LHX2 regulates dendritic morphogenesis in layer II/III of the neocortex via distinct pathways in progenitors and postmitotic neurons

In the mammalian neocortex, excitatory neurons that send projections via the corpus callosum are critical to integrating information across the two brain hemispheres. The molecular mechanisms governing the development of the dendritic arbours and spines of these callosal neurons are poorly understood, yet these features are critical to their physiological properties. LIM Homeodomain 2 ( Lhx2 ), a regulator of fundamental processes in cortical development, is expressed in postmitotic callosal neurons occupying layer II/III of the neocortex and also in their progenitors residing in the embryonic day (E) 15.5 ventricular zone of the mouse neocortex. We tested whether this factor is essential for dendritic arbour configuration and spine morphogenesis of layer II/III neurons. Here, we report loss of Lhx2, either in postmitotic layer II/III neurons or their progenitors, resulted in shrunken dendritic arbours and perturbed spine morphology. The defects were more pronounced upon Lhx2 disruption in progenitors, and were recapitulated when this was driven exclusively in basal progenitors. In postmitotic neurons, LHX2 regulates dendritic and spine morphogenesis via the canonical Wnt /β Catenin signalling pathway.
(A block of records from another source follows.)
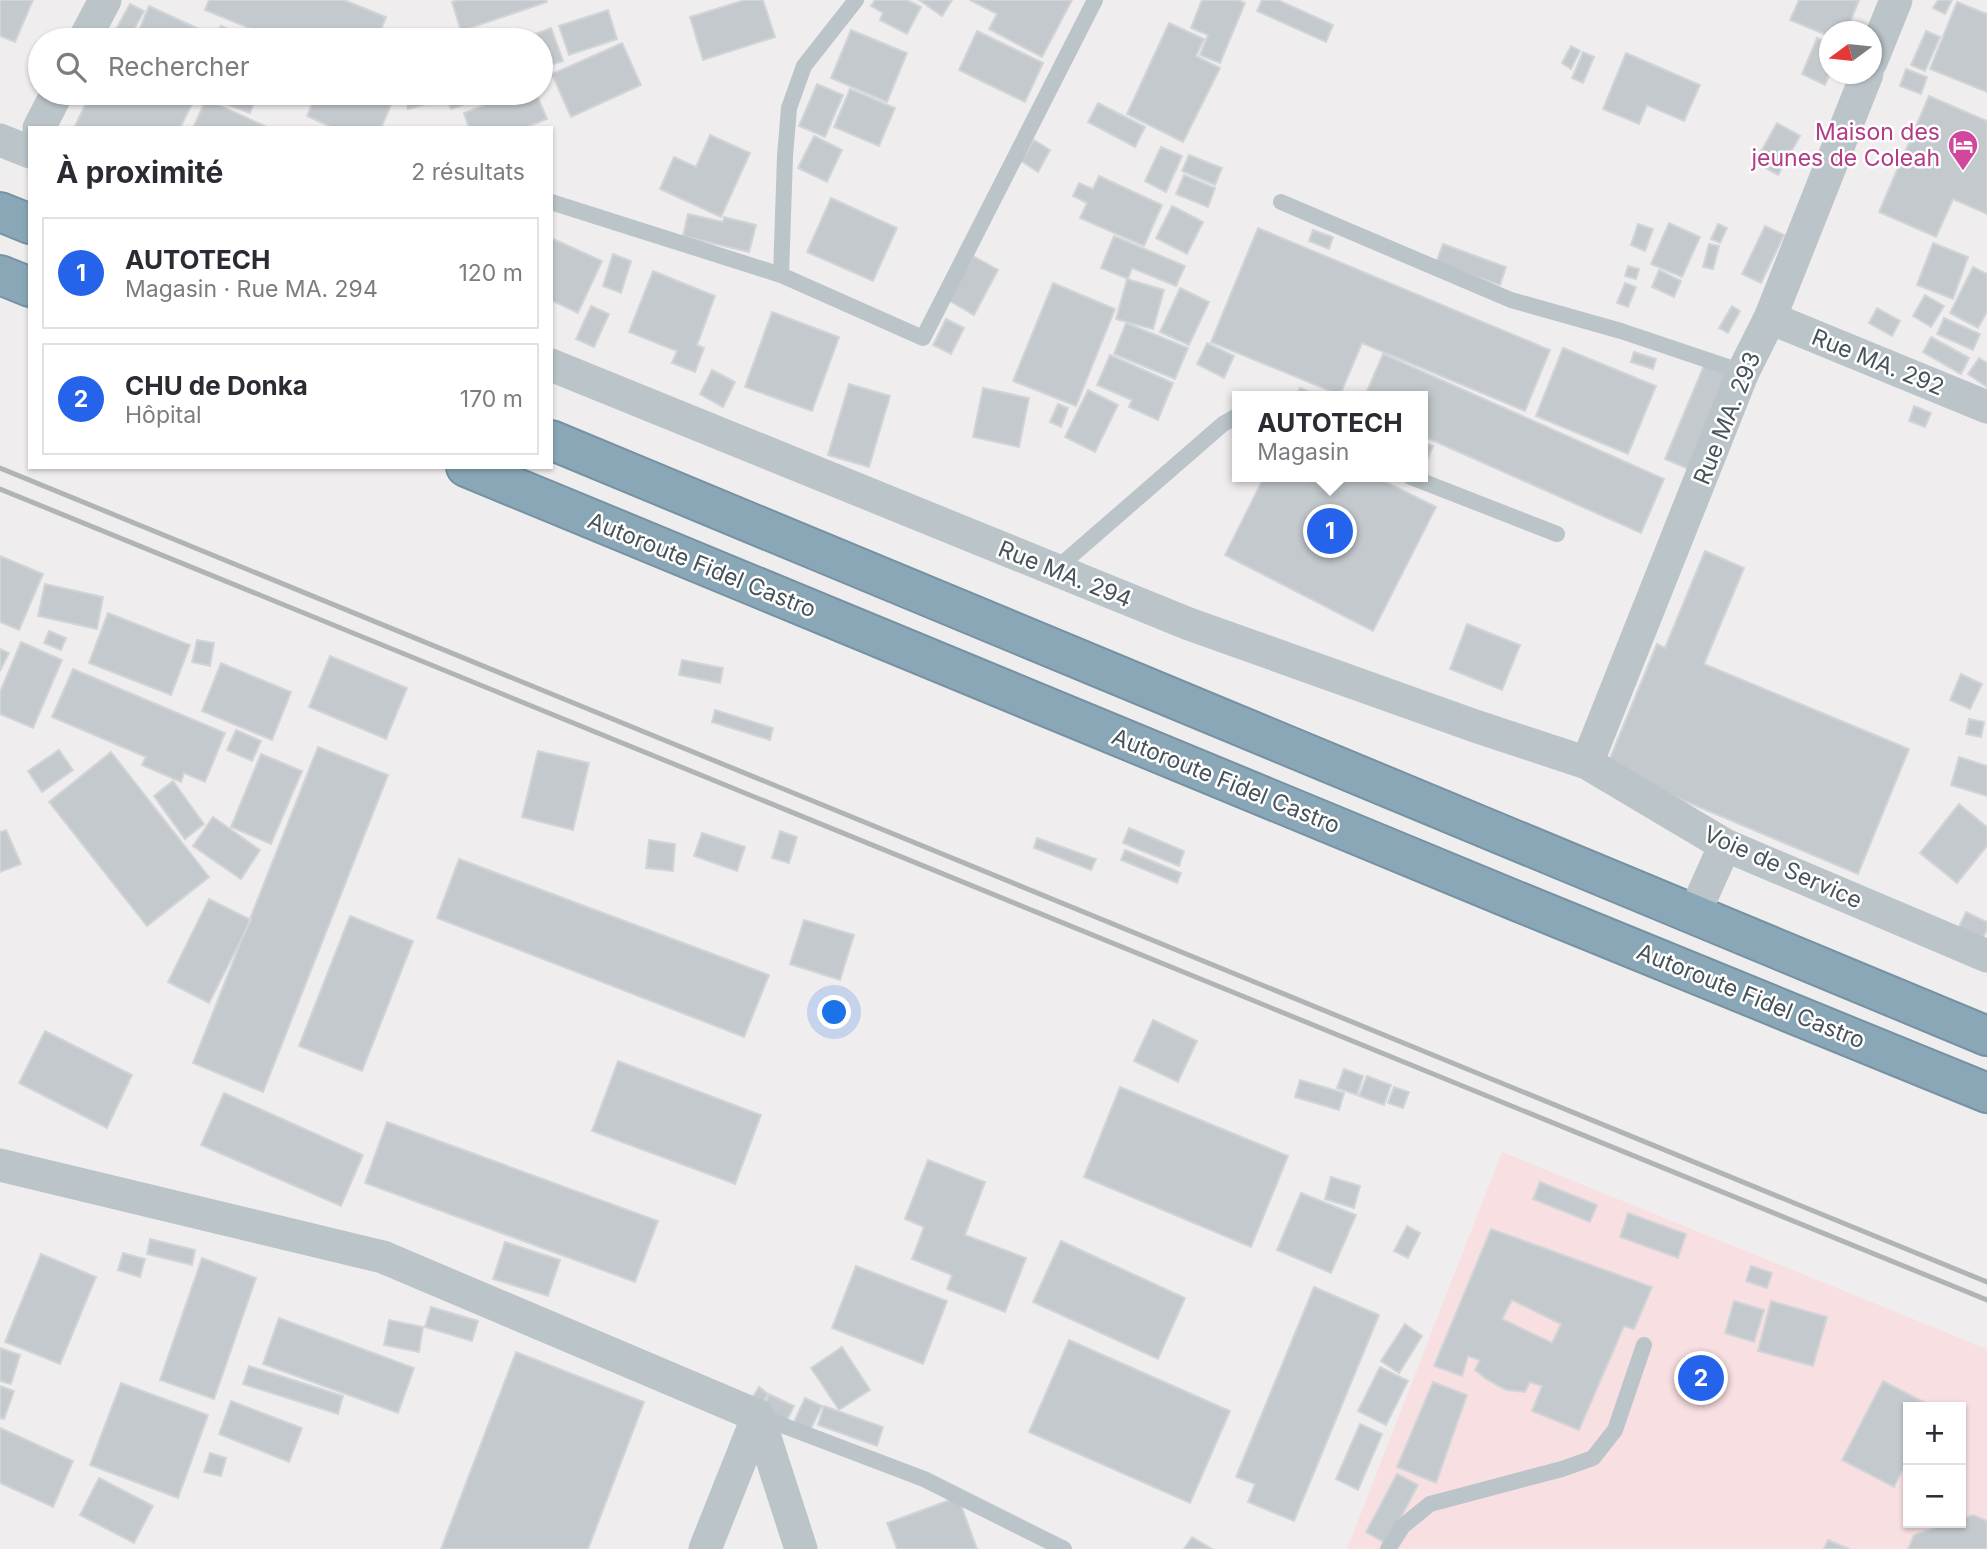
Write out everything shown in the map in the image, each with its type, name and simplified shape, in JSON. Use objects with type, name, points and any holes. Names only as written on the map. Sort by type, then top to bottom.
[{"type":"highway","points":[[0,212],[28,223]]},
{"type":"highway","points":[[0,275],[28,286]]},
{"type":"highway","points":[[553,441],[1987,1036]]},
{"type":"highway","name":"Autoroute Fidel Castro","points":[[471,469],[1987,1093]]},
{"type":"street","points":[[90,28],[105,0]]},
{"type":"street","points":[[1882,35],[1896,0]]},
{"type":"street","name":"Rue MA. 293","points":[[1587,763],[1743,372],[1770,318],[1863,84]]},
{"type":"street","points":[[36,126],[49,105]]},
{"type":"street","name":"Rue MA. 292","points":[[1770,318],[1987,407]]},
{"type":"street","name":"Rue MA. 294","points":[[553,366],[1189,624],[1587,763]]},
{"type":"street","name":"Voie de Service","points":[[1587,763],[1725,845],[1987,956]]},
{"type":"street","points":[[1694,914],[1725,845]]},
{"type":"street","points":[[0,1165],[383,1258],[758,1416],[801,1549]]},
{"type":"street","points":[[705,1549],[758,1416]]},
{"type":"lane","points":[[781,275],[789,108],[804,66],[856,0]]},
{"type":"lane","points":[[553,203],[781,275],[923,338],[1095,0]]},
{"type":"lane","points":[[1281,202],[1511,300],[1620,331],[1743,372]]},
{"type":"lane","points":[[1055,570],[1232,419]]},
{"type":"lane","points":[[1424,482],[1557,534]]},
{"type":"lane","points":[[1388,1549],[1403,1526],[1430,1504],[1562,1469],[1593,1458],[1615,1430],[1644,1345]]},
{"type":"lane","points":[[758,1416],[924,1479],[1064,1549]]},
{"type":"shaded area","points":[[1502,1152],[1987,1349],[1987,1549],[1347,1549]]},
{"type":"building","points":[[0,0],[33,0],[15,42],[0,36]]},
{"type":"building","points":[[209,0],[344,0],[386,17],[382,28],[249,28],[205,10]]},
{"type":"building","points":[[745,0],[763,0],[775,37],[703,60],[690,17]]},
{"type":"building","points":[[875,0],[907,0],[921,7],[907,34],[880,20],[883,13],[871,6]]},
{"type":"building","points":[[919,0],[952,0],[942,16]]},
{"type":"building","points":[[970,0],[1072,0],[1042,57],[989,29],[997,14]]},
{"type":"building","points":[[1202,0],[1238,0],[1245,3],[1220,63],[1200,55],[1208,35],[1191,28]]},
{"type":"building","points":[[1262,0],[1278,0],[1333,25],[1326,42],[1257,11]]},
{"type":"building","points":[[1799,0],[1859,0],[1850,21],[1819,21],[1819,32],[1790,20]]},
{"type":"building","points":[[1938,0],[1952,0],[1945,14],[1933,8]]},
{"type":"building","points":[[452,2],[547,2],[470,28],[460,28]]},
{"type":"building","points":[[1957,2],[1987,14],[1987,92],[1930,69]]},
{"type":"building","points":[[130,4],[144,11],[135,28],[117,28]]},
{"type":"building","points":[[149,6],[197,28],[140,28]]},
{"type":"building","points":[[608,10],[617,39],[569,55],[559,26]]},
{"type":"building","points":[[1169,23],[1204,39],[1196,56],[1220,68],[1183,142],[1127,114]]},
{"type":"building","points":[[851,30],[907,53],[887,102],[831,78]]},
{"type":"building","points":[[977,31],[1043,63],[1025,102],[959,70]]},
{"type":"building","points":[[1926,31],[1940,37],[1925,71],[1911,65]]},
{"type":"building","points":[[553,34],[563,61],[553,64]]},
{"type":"building","points":[[1817,38],[1819,39],[1819,82],[1802,74]]},
{"type":"building","points":[[622,43],[641,85],[571,117],[553,74]]},
{"type":"building","points":[[1571,46],[1580,51],[1571,69],[1562,63]]},
{"type":"building","points":[[1583,52],[1594,57],[1583,83],[1572,78]]},
{"type":"building","points":[[1626,53],[1700,85],[1684,121],[1647,105],[1639,124],[1603,109]]},
{"type":"building","points":[[1906,69],[1927,77],[1921,94],[1900,86]]},
{"type":"building","points":[[817,84],[843,95],[825,137],[799,126]]},
{"type":"building","points":[[850,89],[895,108],[879,146],[834,127]]},
{"type":"building","points":[[1929,96],[1987,121],[1987,214],[1953,199],[1936,237],[1879,212]]},
{"type":"building","points":[[1098,103],[1145,127],[1135,147],[1088,122]]},
{"type":"building","points":[[85,105],[192,105],[181,126],[75,126]]},
{"type":"building","points":[[203,105],[219,105],[265,126],[194,126]]},
{"type":"building","points":[[228,105],[253,105],[250,113]]},
{"type":"building","points":[[312,105],[391,105],[382,126],[329,126],[307,116]]},
{"type":"building","points":[[407,105],[422,105],[408,109]]},
{"type":"building","points":[[484,105],[541,105],[547,119],[529,126],[468,126],[464,113]]},
{"type":"building","points":[[1777,123],[1800,136],[1778,175],[1755,162]]},
{"type":"building","points":[[710,135],[750,153],[721,217],[660,189],[674,157],[696,167]]},
{"type":"building","points":[[814,136],[842,150],[827,182],[798,168]]},
{"type":"building","points":[[1034,140],[1050,150],[1038,172],[1021,161]]},
{"type":"building","points":[[1161,147],[1182,156],[1166,192],[1145,181]]},
{"type":"building","points":[[1189,155],[1222,168],[1215,185],[1182,171]]},
{"type":"building","points":[[1184,175],[1215,188],[1208,207],[1176,194]]},
{"type":"building","points":[[1099,176],[1162,205],[1144,246],[1080,218],[1087,203],[1073,196],[1079,183],[1093,189]]},
{"type":"building","points":[[831,198],[897,228],[873,281],[807,252]]},
{"type":"building","points":[[1172,206],[1203,222],[1187,254],[1156,238]]},
{"type":"building","points":[[688,214],[723,222],[724,217],[756,225],[749,252],[683,236]]},
{"type":"building","points":[[1669,223],[1700,237],[1682,277],[1651,264]]},
{"type":"building","points":[[1638,224],[1653,229],[1645,251],[1631,245]]},
{"type":"building","points":[[1718,224],[1727,228],[1720,243],[1711,239]]},
{"type":"building","points":[[1765,226],[1784,235],[1761,283],[1742,274]]},
{"type":"building","points":[[1258,228],[1550,350],[1525,411],[1362,343],[1342,391],[1330,391],[1211,342]]},
{"type":"building","points":[[1313,230],[1333,237],[1329,249],[1309,241]]},
{"type":"building","points":[[1114,236],[1185,266],[1176,286],[1132,268],[1128,279],[1101,268]]},
{"type":"building","points":[[553,239],[602,261],[578,313],[553,301]]},
{"type":"building","points":[[1933,243],[1968,257],[1953,299],[1917,285]]},
{"type":"building","points":[[1443,244],[1506,267],[1500,285],[1436,263]]},
{"type":"building","points":[[1709,244],[1719,246],[1713,269],[1703,267]]},
{"type":"building","points":[[613,254],[631,261],[621,293],[603,286]]},
{"type":"building","points":[[973,256],[998,270],[974,315],[948,300]]},
{"type":"building","points":[[1628,266],[1639,269],[1636,279],[1625,276]]},
{"type":"building","points":[[1973,267],[1987,274],[1987,312],[1978,328],[1950,313]]},
{"type":"building","points":[[1659,270],[1681,281],[1674,297],[1652,287]]},
{"type":"building","points":[[653,271],[715,296],[697,345],[704,348],[695,372],[672,363],[677,351],[629,332]]},
{"type":"building","points":[[1127,279],[1164,290],[1153,329],[1116,319]]},
{"type":"building","points":[[1053,283],[1115,309],[1076,406],[1013,381]]},
{"type":"building","points":[[1625,283],[1636,287],[1628,307],[1617,303]]},
{"type":"building","points":[[1180,288],[1209,302],[1189,345],[1160,332]]},
{"type":"building","points":[[1925,295],[1944,306],[1931,327],[1913,316]]},
{"type":"building","points":[[591,306],[609,314],[594,347],[576,339]]},
{"type":"building","points":[[1732,306],[1740,311],[1728,333],[1719,328]]},
{"type":"building","points":[[1877,308],[1900,321],[1892,336],[1869,323]]},
{"type":"building","points":[[772,312],[839,337],[812,411],[745,387]]},
{"type":"building","points":[[1944,318],[1980,334],[1973,350],[1937,334]]},
{"type":"building","points":[[946,319],[964,328],[951,354],[933,345]]},
{"type":"building","points":[[1126,323],[1188,348],[1175,379],[1114,354]]},
{"type":"building","points":[[1931,337],[1969,358],[1961,374],[1923,352]]},
{"type":"building","points":[[1207,343],[1234,356],[1224,378],[1197,364]]},
{"type":"building","points":[[1563,348],[1656,386],[1628,454],[1536,416]]},
{"type":"building","points":[[1634,352],[1656,359],[1653,369],[1631,362]]},
{"type":"building","points":[[1383,354],[1664,479],[1641,533],[1428,438],[1428,391],[1367,391]]},
{"type":"building","points":[[1110,355],[1173,383],[1158,420],[1129,407],[1132,400],[1097,385]]},
{"type":"building","points":[[1979,358],[1987,363],[1987,387],[1968,374]]},
{"type":"building","points":[[1705,363],[1732,375],[1693,471],[1665,459]]},
{"type":"building","points":[[712,370],[735,382],[723,407],[700,394]]},
{"type":"building","points":[[849,384],[890,396],[869,467],[828,455]]},
{"type":"building","points":[[983,388],[1029,398],[1019,447],[973,437]]},
{"type":"building","points":[[1088,390],[1118,405],[1095,452],[1065,437]]},
{"type":"building","points":[[1058,404],[1068,408],[1061,427],[1050,422]]},
{"type":"building","points":[[1914,406],[1931,413],[1925,427],[1909,421]]},
{"type":"building","points":[[1428,444],[1433,446],[1428,458]]},
{"type":"building","points":[[1262,482],[1386,482],[1436,507],[1373,631],[1225,555]]},
{"type":"building","points":[[1705,551],[1744,568],[1704,664],[1909,749],[1858,874],[1606,768],[1657,644],[1665,648]]},
{"type":"building","points":[[0,556],[43,574],[19,630],[0,622]]},
{"type":"building","points":[[45,584],[103,597],[97,629],[38,616]]},
{"type":"building","points":[[108,613],[190,645],[171,695],[89,663]]},
{"type":"building","points":[[1467,624],[1520,645],[1502,690],[1450,669]]},
{"type":"building","points":[[49,631],[66,638],[61,650],[44,643]]},
{"type":"building","points":[[197,640],[214,643],[210,666],[192,662]]},
{"type":"building","points":[[21,642],[62,660],[33,728],[0,714],[0,692]]},
{"type":"building","points":[[0,649],[9,653],[0,671]]},
{"type":"building","points":[[330,656],[407,688],[386,739],[309,707]]},
{"type":"building","points":[[682,660],[723,668],[720,683],[679,675]]},
{"type":"building","points":[[221,663],[291,692],[272,740],[202,711]]},
{"type":"building","points":[[73,669],[225,733],[205,782],[184,773],[181,782],[142,765],[146,757],[52,717]]},
{"type":"building","points":[[1961,674],[1982,684],[1970,709],[1950,700]]},
{"type":"building","points":[[715,710],[773,728],[770,740],[712,722]]},
{"type":"building","points":[[1969,719],[1984,722],[1981,737],[1966,734]]},
{"type":"building","points":[[236,730],[261,741],[252,761],[227,750]]},
{"type":"building","points":[[318,747],[388,775],[263,1092],[193,1063]]},
{"type":"building","points":[[59,750],[73,770],[42,792],[28,771]]},
{"type":"building","points":[[538,751],[589,763],[573,830],[522,817]]},
{"type":"building","points":[[111,752],[209,877],[147,926],[49,802]]},
{"type":"building","points":[[261,754],[302,771],[271,844],[231,827]]},
{"type":"building","points":[[1959,757],[1987,766],[1987,796],[1951,785]]},
{"type":"building","points":[[173,781],[204,824],[185,839],[154,796]]},
{"type":"building","points":[[1959,804],[1987,827],[1987,846],[1957,883],[1920,853]]},
{"type":"building","points":[[213,817],[260,850],[241,879],[193,846]]},
{"type":"building","points":[[1129,828],[1184,851],[1179,866],[1123,843]]},
{"type":"building","points":[[6,830],[21,864],[0,872],[0,832]]},
{"type":"building","points":[[780,831],[797,837],[789,863],[772,858]]},
{"type":"building","points":[[702,833],[745,847],[737,871],[694,856]]},
{"type":"building","points":[[1037,838],[1096,859],[1091,870],[1034,848]]},
{"type":"building","points":[[649,840],[675,844],[673,871],[646,868]]},
{"type":"building","points":[[1125,850],[1181,873],[1177,883],[1121,860]]},
{"type":"building","points":[[459,859],[769,975],[744,1037],[437,918]]},
{"type":"building","points":[[209,899],[251,920],[209,1003],[168,982]]},
{"type":"building","points":[[1966,912],[1987,922],[1987,930],[1978,947],[1955,935]]},
{"type":"building","points":[[350,916],[413,941],[362,1071],[299,1046]]},
{"type":"building","points":[[804,920],[854,935],[840,980],[790,964]]},
{"type":"building","points":[[1153,1020],[1197,1041],[1178,1082],[1134,1061]]},
{"type":"building","points":[[45,1031],[132,1075],[107,1128],[19,1083]]},
{"type":"building","points":[[618,1061],[761,1115],[735,1184],[592,1131]]},
{"type":"building","points":[[1344,1069],[1363,1076],[1357,1095],[1337,1088]]},
{"type":"building","points":[[1367,1076],[1391,1085],[1384,1105],[1359,1096]]},
{"type":"building","points":[[1300,1080],[1344,1093],[1339,1110],[1295,1097]]},
{"type":"building","points":[[1120,1087],[1288,1156],[1251,1247],[1084,1177]]},
{"type":"building","points":[[1394,1087],[1409,1092],[1403,1108],[1388,1103]]},
{"type":"building","points":[[224,1093],[363,1155],[341,1206],[201,1145]]},
{"type":"building","points":[[387,1122],[658,1221],[635,1282],[365,1183]]},
{"type":"building","points":[[928,1160],[985,1182],[965,1235],[1026,1258],[1005,1312],[947,1289],[952,1275],[912,1259],[924,1227],[905,1219]]},
{"type":"building","points":[[1331,1177],[1360,1186],[1354,1208],[1325,1199]]},
{"type":"building","points":[[1540,1182],[1597,1205],[1590,1222],[1533,1199]]},
{"type":"building","points":[[1301,1193],[1356,1215],[1331,1273],[1277,1250]]},
{"type":"building","points":[[1628,1213],[1686,1234],[1678,1258],[1620,1237]]},
{"type":"building","points":[[1407,1226],[1420,1233],[1408,1258],[1394,1251]]},
{"type":"building","points":[[1491,1229],[1652,1287],[1634,1329],[1624,1326],[1579,1430],[1532,1411],[1542,1386],[1530,1382],[1525,1392],[1506,1390],[1475,1370],[1480,1360],[1468,1356],[1462,1376],[1434,1366]],"holes":[[[1512,1300],[1561,1324],[1552,1343],[1502,1319]]]},
{"type":"building","points":[[150,1239],[195,1250],[192,1265],[147,1254]]},
{"type":"building","points":[[1061,1241],[1185,1298],[1158,1359],[1033,1302]]},
{"type":"building","points":[[505,1242],[560,1260],[548,1296],[493,1279]]},
{"type":"building","points":[[123,1253],[145,1259],[140,1277],[118,1270]]},
{"type":"building","points":[[41,1254],[96,1277],[60,1364],[5,1342]]},
{"type":"building","points":[[202,1258],[256,1278],[214,1399],[160,1380]]},
{"type":"building","points":[[856,1266],[947,1301],[923,1364],[832,1328]]},
{"type":"building","points":[[1751,1266],[1772,1273],[1767,1288],[1746,1281]]},
{"type":"building","points":[[1314,1287],[1379,1315],[1294,1521],[1248,1502],[1255,1484],[1236,1477]]},
{"type":"building","points":[[1734,1301],[1764,1310],[1754,1342],[1725,1333]]},
{"type":"building","points":[[1771,1301],[1827,1317],[1813,1366],[1758,1351]]},
{"type":"building","points":[[431,1307],[478,1321],[472,1341],[425,1327]]},
{"type":"building","points":[[279,1318],[414,1368],[398,1413],[263,1364]]},
{"type":"building","points":[[389,1320],[423,1327],[419,1352],[384,1345]]},
{"type":"building","points":[[1405,1324],[1422,1336],[1399,1373],[1381,1361]]},
{"type":"building","points":[[1069,1340],[1230,1411],[1190,1503],[1029,1432]]},
{"type":"building","points":[[842,1347],[870,1390],[839,1410],[811,1368]]},
{"type":"building","points":[[0,1348],[20,1355],[11,1384],[0,1381]]},
{"type":"building","points":[[516,1352],[644,1402],[588,1549],[441,1549]]},
{"type":"building","points":[[249,1366],[343,1396],[338,1414],[243,1384]]},
{"type":"building","points":[[1380,1367],[1408,1381],[1386,1425],[1358,1411]]},
{"type":"building","points":[[1883,1381],[1923,1402],[1903,1402],[1903,1469],[1894,1487],[1842,1460]]},
{"type":"building","points":[[1433,1382],[1467,1395],[1436,1483],[1397,1467]]},
{"type":"building","points":[[121,1383],[208,1415],[178,1498],[90,1465]]},
{"type":"building","points":[[0,1386],[14,1391],[4,1419],[0,1418]]},
{"type":"building","points":[[759,1387],[768,1394],[762,1404],[752,1398]]},
{"type":"building","points":[[769,1394],[794,1406],[786,1422],[762,1410]]},
{"type":"building","points":[[805,1398],[822,1406],[810,1430],[794,1422]]},
{"type":"building","points":[[231,1401],[302,1428],[289,1462],[219,1434]]},
{"type":"building","points":[[824,1406],[883,1427],[877,1446],[818,1425]]},
{"type":"building","points":[[1360,1424],[1382,1434],[1358,1490],[1336,1479]]},
{"type":"building","points":[[0,1428],[73,1461],[53,1507],[0,1483]]},
{"type":"building","points":[[210,1453],[226,1458],[221,1476],[204,1472]]},
{"type":"building","points":[[1397,1474],[1418,1485],[1387,1544],[1366,1532]]},
{"type":"building","points":[[99,1478],[153,1506],[134,1543],[80,1515]]},
{"type":"building","points":[[958,1497],[977,1549],[897,1549],[887,1523]]},
{"type":"building","points":[[1973,1515],[1987,1521],[1987,1549],[1908,1549],[1914,1535],[1935,1528],[1966,1528],[1966,1517]]},
{"type":"building","points":[[1192,1537],[1212,1549],[1184,1549]]},
{"type":"building","points":[[1828,1540],[1849,1549],[1824,1549]]},
{"type":"railway","points":[[0,468],[1987,1282]]},
{"type":"railway","points":[[0,489],[1987,1300]]},
{"type":"place","name":"Maison des jeunes de Coleah","points":[[1963,172]]},
{"type":"place","name":"AUTOTECH","points":[[1330,531]]},
{"type":"place","name":"CHU de Donka","points":[[1701,1378]]}]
Constitutive activation of this pathway in postmitotic neurons mimics the Lhx2 loss-of-function phenotype. In E15.5 progenitors, LHX2 acts in part via bHLH transcription factor NEUROG2 to regulate dendritic morphogenesis. We demonstrate that loss of Lhx2 causes a massive increase in Neurog2 expression, and that Neurog2 knockdown partially rescues the loss of Lhx2 phenotype. Our study uncovers novel LHX2 functions consistent with its temporally dynamic and diverse roles in development.